The result was a small, functional demonstration that agents could interoperate securely, reproducibly, and without a whole bunch of manual alignment.
What the agentic building community might appreciate here is that LACP won’t dictate how an agent reasons or what algorithms it uses. It defines how those agents confirm what they mean, verify their identity, and complete transactions safely.
In doing so, it provides a stable center layer that allows flexibility above and below. This in theory lets specialized frameworks evolve freely while still sharing a dependable communication layer.
Ah, but standards, you say with a heavy sigh.
We know the complaints well from the past. Won’t this slow the field down or impose artificial limits on creativity? Let’s be positive for a moment and look to history.

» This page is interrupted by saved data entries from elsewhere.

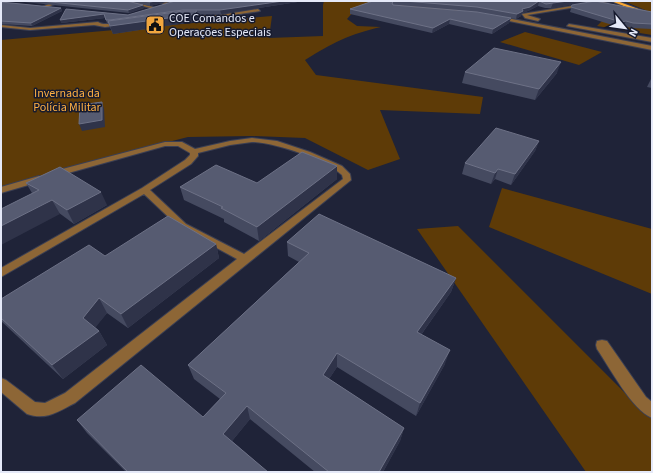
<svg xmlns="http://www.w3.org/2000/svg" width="653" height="473" font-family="'Source Sans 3',sans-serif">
<rect width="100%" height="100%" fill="#1f2338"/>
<g fill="#5e3b07">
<path d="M 324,1 L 393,1 L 456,8 L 460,11 L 355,10 L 347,19 L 357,26 L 381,27 C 350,34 332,43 305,60 L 316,75 L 483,97 L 480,114 L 380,110 L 400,159 L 368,170 L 305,138 L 252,136 L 188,137 L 78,165 L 1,190 L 1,40 L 272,16 L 269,38 L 323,36 L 323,5 Z"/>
<path d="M 623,1 L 652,1 L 652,13 L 626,2 Z"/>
<path d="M 603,20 L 652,23 L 652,35 L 597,26 Z"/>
<path d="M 525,32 L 602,52 L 579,65 L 500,42 Z"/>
<path d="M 502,188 L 652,229 L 652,294 L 489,227 Z"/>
<path d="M 458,226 L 638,406 L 652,416 L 652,472 L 586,472 L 417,229 Z"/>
</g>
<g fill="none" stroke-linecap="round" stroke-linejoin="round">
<defs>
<g id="minor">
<path d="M 56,1 L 62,1 L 45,8 L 42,7 Z"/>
<path d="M 122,1 L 129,1 L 157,8 L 155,9 Z"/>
<path d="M 155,1 L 162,1 L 171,4 L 169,5 Z"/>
<path d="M 603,1 L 613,1 L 527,15 L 540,19 L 538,21 L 525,18 L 522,14 Z"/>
<path d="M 258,9 L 260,11 L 221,17 L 185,17 L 183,16 L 185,15 L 221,15 Z"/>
<path d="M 497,16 L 652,46 L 652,50 L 495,18 Z"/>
<path d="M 98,22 C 105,27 116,21 123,25 L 105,27 L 94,25 L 30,30 L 1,27 L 1,25 L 30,28 Z"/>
<path d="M 569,24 L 652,38 L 652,42 L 567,26 Z"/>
<path d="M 252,138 L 277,141 L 310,152 L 342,166 L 350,174 L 351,180 L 75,403 C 59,411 46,421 27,414 L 1,392 L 1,378 L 6,380 L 35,402 L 45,403 L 65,393 L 237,259 L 180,228 L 144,194 L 1,277 L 1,268 L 142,188 L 185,160 L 190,155 L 190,153 L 178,146 L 165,146 L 54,177 L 50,174 L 51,172 L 165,142 L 182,142 L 195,149 L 230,141 ZM 252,142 C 276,143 324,159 342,175 L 343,179 L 244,254 L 186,224 L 150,190 L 191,164 L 198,156 L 198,153 L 230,145 Z"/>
<path d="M 39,176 L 42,177 L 43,179 L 42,181 L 1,193 L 1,187 Z"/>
<path d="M 602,340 L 607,341 L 646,397 L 652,402 L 652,418 C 632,410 610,368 597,349 L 596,345 L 597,341 Z"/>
</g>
<path id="major" d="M 611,1 L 617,1 L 652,14 L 652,17 Z"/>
</defs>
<use href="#minor" stroke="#3b3f53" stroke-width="2"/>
<use href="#major" stroke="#3b3f53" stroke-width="2"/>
<use href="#minor" fill="#8d6636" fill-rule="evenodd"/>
<use href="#major" fill="#f7a634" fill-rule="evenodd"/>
</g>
<g fill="#454a60">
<path d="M 15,1 L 127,1 L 143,5 L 144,8 L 129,13 Z"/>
<path d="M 127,1 L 171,1 L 150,6 Z"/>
<path d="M 175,1 L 304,1 L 221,14 L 198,14 L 199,21 L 113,34 L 108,23 L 107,23 L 105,18 L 61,23 L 66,9 L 128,15 Z"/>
<path d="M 373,1 L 592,1 L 551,8 L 545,8 L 538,6 L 528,11 L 522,13 L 521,16 L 516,19 L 476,12 L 394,5 L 511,18 L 509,23 L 492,34 L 449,24 L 432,33 L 350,14 L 350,9 Z"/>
<path d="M 1,2 L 61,8 L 62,11 L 32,26 L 1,24 Z"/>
<path d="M 572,5 L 652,12 L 652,29 L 631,28 L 624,26 L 619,27 L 570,12 Z"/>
<path d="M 465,72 L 557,73 L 535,100 L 462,83 Z"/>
<path d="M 652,77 L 652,88 L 647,87 Z"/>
<path d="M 539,141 L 535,151 L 511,185 L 495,179 L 491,184 L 462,174 L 465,163 Z"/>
<path d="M 337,179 L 259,241 L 224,222 L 224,219 L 184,200 L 180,187 Z"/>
<path d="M 26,183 L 107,205 L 74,224 L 32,193 Z"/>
<path d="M 287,242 L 456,278 L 451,292 L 421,335 L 445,364 L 416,416 L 337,367 L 329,379 L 404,428 L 400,441 L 383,472 L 315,472 L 250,419 L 232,441 L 268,472 L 126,472 L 87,433 L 77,420 L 203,417 L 220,399 L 194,379 L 188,365 L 299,262 L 288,256 Z"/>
<path d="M 216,244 L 219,258 L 128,328 L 107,313 L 95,327 L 99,331 L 107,345 L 63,379 L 1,321 L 1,299 L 105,256 Z"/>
</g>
<g fill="#2f3349">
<path d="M 156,1 L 171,1 L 150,6 L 150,2 Z"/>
<path d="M 283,1 L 304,1 L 221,14 L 220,10 Z"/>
<path d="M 539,1 L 538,6 L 528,11 L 522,13 L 521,16 L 516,19 L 517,14 L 522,9 Z"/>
<path d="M 568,1 L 592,1 L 551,8 L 553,3 Z"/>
<path d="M 143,5 L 144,8 L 129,13 L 128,10 Z"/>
<path d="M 61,8 L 62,11 L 32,26 L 31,23 Z"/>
<path d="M 183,10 L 184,14 L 110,20 Z"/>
<path d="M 197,11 L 199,21 L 113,34 L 110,26 Z"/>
<path d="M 104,14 L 105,18 L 61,23 L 60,20 Z"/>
<path d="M 511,18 L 509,23 L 492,34 L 493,29 Z"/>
<path d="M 450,19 L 449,24 L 432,33 L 433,28 Z"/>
<path d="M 626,21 L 624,26 L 619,27 L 621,22 Z"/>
<path d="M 561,62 L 557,73 L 535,100 L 539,89 Z"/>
<path d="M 102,102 L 104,109 L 105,127 L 82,131 L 79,124 Z"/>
<path d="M 539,141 L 535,151 L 511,185 L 515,174 Z"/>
<path d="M 337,166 L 337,179 L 259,241 L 257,227 Z"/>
<path d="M 498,169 L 495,179 L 491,184 L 495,173 Z"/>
<path d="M 101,192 L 107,205 L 74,224 L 67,210 Z"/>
<path d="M 52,200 L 60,214 L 1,245 L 1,226 Z"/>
<path d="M 216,244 L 219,258 L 128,328 L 121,314 Z"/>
<path d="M 456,278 L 451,292 L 413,346 L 417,332 Z"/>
<path d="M 99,298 L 107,313 L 92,332 L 83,318 Z"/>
<path d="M 99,331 L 107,345 L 63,379 L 52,365 Z"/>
<path d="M 450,350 L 445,364 L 416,416 L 420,403 Z"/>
<path d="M 337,353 L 337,367 L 323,388 L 323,375 Z"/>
<path d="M 247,406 L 250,419 L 228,446 L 223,434 Z"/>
<path d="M 404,428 L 400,441 L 383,472 L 379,472 Z"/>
</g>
<g fill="#565b71" stroke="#6d7186">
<path d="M 41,1 L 127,1 L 143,5 L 128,10 Z"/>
<path d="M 142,1 L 156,1 L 150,2 Z"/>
<path d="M 175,1 L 283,1 L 220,10 L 183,10 L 110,20 L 106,20 L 104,14 L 60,20 L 66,9 L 128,15 Z"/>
<path d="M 373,1 L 394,1 L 392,3 L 393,5 L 477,12 L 511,18 L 493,29 L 450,19 L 433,28 L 350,9 Z"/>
<path d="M 404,1 L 568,1 L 553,3 L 546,4 L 539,1 L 530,7 L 522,9 L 523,11 L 517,14 L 477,7 Z"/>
<path d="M 595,1 L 652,12 L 652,24 L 633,23 L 626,21 L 621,22 L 571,7 L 572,5 Z"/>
<path d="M 1,2 L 61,8 L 31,23 L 1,21 Z"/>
<path d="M 183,11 L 197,11 L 195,12 L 197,14 L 110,26 L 108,21 Z"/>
<path d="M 494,48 L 561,62 L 539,89 L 465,72 Z"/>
<path d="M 102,102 L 102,120 L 79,124 L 80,105 Z"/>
<path d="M 496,128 L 539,141 L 515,174 L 498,169 L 495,173 L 465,163 Z"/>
<path d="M 302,152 L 337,166 L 257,227 L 221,208 L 223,207 L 180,187 L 216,165 L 257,183 Z"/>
<path d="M 60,167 L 101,192 L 67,210 L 52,200 L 1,226 L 1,209 L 39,190 L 26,183 Z"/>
<path d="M 319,214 L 456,278 L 417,332 L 450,350 L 420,403 L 337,353 L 323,375 L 404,428 L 379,472 L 329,472 L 247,406 L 223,434 L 268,472 L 128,472 L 77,420 L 141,365 L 203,417 L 226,393 L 188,365 L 309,253 L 287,242 Z"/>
<path d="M 168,216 L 216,244 L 121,314 L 99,298 L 83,318 L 99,331 L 52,365 L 1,318 L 1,299 L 89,245 L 105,256 Z"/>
</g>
<defs>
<symbol id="civic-square" viewBox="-11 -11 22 22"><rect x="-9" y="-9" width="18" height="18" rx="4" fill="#f1a63f" stroke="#161a2e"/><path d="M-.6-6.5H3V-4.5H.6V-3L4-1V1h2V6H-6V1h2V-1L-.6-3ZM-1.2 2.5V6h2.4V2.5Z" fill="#111"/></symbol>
</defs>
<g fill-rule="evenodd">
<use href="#civic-square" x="144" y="14" width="22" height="22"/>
</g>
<g text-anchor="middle" stroke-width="3" stroke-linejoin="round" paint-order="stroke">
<g font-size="12" fill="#e5e9f8" stroke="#161a2e" text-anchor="start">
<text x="169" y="22">COE Comandos e<tspan x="169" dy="14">Operações Especiais</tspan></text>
</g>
<g font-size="12" fill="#ffb043" stroke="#161a2e">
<text x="67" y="97">Invernada da<tspan x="67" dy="14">Polícia Militar</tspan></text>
</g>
</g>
<rect width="653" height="473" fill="none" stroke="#e5e9f8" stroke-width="4"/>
<g transform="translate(625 28) rotate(119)" stroke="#161a2e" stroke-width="3" paint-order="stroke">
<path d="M0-3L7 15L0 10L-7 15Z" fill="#e5e9f8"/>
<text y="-6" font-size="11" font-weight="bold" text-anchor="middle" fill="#e5e9f8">N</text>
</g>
</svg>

Once networks had a universal layer, innovation/creativity accelerated because developers no longer had to solve the same problems at the edges. The same could happen here if you think about it. If security, reliability, and semantics were handled by the protocol, teams could focus on higher-level reasoning and application design instead of reinventing the basics of communication.
Telecom’s long arc reinforces that point. Each protocol generation (the authors point to GSM, UMTS, LTE, 5G) was born out of the exhaustion of ad-hoc systems. But isn’t what drove the transitions way more than bandwidth demand and more about the realization that fragmented standards were unsustainable?
Back in the earlier telco era, once systems agreed on shared signaling, identity management, and handoff logic, they became scalable infrastructure.
The LACP authors see distributed AI at that same inflection point: hardware and models have advanced faster than the languages that tie them together.
The authors argue that standardization is what will turn intelligent agents from isolated prototypes into components of a broader cognitive network. Without it, every new agent framework deepens the divide; with it, collaboration could become as seamless as packet routing.
What LACP (or even a competitive effort elsewhere) could offer is the principle that meaning and trust should travel together.
Every message an agent sends carries both semantics and proof of integrity. Every exchange is accountable and for that matter, autonomous systems can only scale safely if they share a disciplined way of speaking.
LACP may not be the final form of that language, but it points in the only direction that has ever worked, in the direction of clarity, interoperability, and the rules that make communication real.